Wie realistisch ist eine Rendite von 7 % p.a. für ETF-Sparpläne?+
Der MSCI World hat seit seiner Auflegung 1969 eine durchschnittliche jährliche Rendite von rund 8–9 % nominal erzielt (in USD; in EUR etwas weniger). Nach Inflation ergibt sich eine reale Rendite von 5–7 % p.a. Für Prognosen werden häufig 7 % p.a. nominal als konservativer Planungswert genutzt. Vergangene Renditen garantieren keine zukünftigen Ergebnisse; kurzfristig können starke Schwankungen auftreten.
Was ist die Vorabpauschale und wie wirkt sie sich auf meinen ETF-Sparplan aus?+
Die Vorabpauschale ist eine Mindestbesteuerung für thesaurierende ETFs in Deutschland. Sie wird jedes Jahr am 1. Januar auf Basis des Basiszinses (2025: ca. 2,53 %) berechnet: Vorabpauschale = Fondswert zu Jahresbeginn × Basiszins × 0,7 × Teilfreistellung. Darauf fällt Abgeltungsteuer an. Der Sparerpauschbetrag (1.000 €/Jahr für Einzelpersonen, 2.000 € für Ehepaare) wird angerechnet und deckt für kleine Depots oft die vollständige Vorabpauschale ab.

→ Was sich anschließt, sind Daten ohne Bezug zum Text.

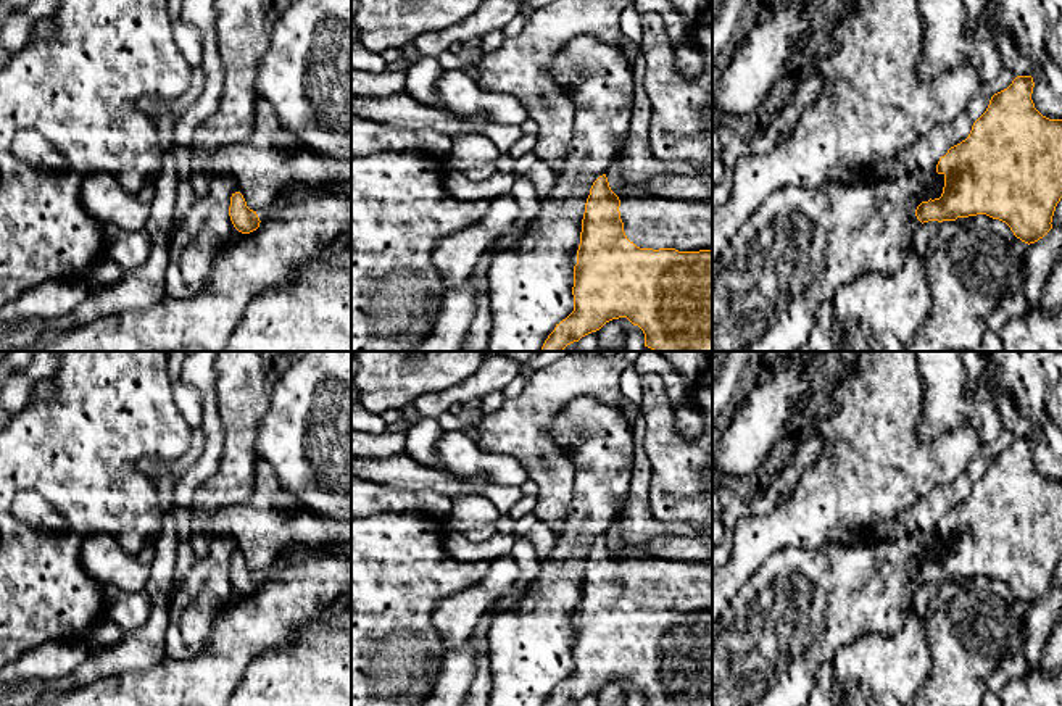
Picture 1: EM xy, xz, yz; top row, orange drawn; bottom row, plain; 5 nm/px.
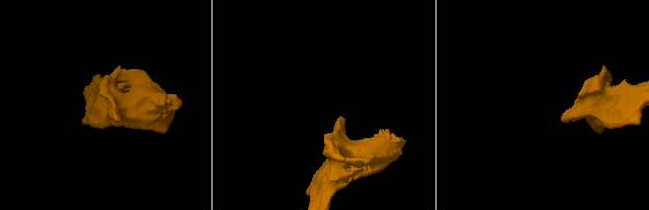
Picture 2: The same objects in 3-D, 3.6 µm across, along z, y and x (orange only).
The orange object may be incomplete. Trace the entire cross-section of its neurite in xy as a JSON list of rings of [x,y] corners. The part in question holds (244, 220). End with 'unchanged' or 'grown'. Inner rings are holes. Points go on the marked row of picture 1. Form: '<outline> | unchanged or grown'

Thesaurierend oder ausschüttend: Welcher ETF-Typ ist besser?+
Thesaurierende ETFs reinvestieren Dividenden automatisch, was den Zinseszinseffekt maximiert. Ausschüttende ETFs zahlen Dividenden regelmäßig aus und eignen sich für alle, die laufende Einnahmen wünschen. Steuerlich sind beide Typen durch die Vorabpauschale annähernd gleichgestellt. Für langfristigen Vermögensaufbau empfehlen viele Experten thesaurierende ETFs wegen des höheren Zinseszinseffekts.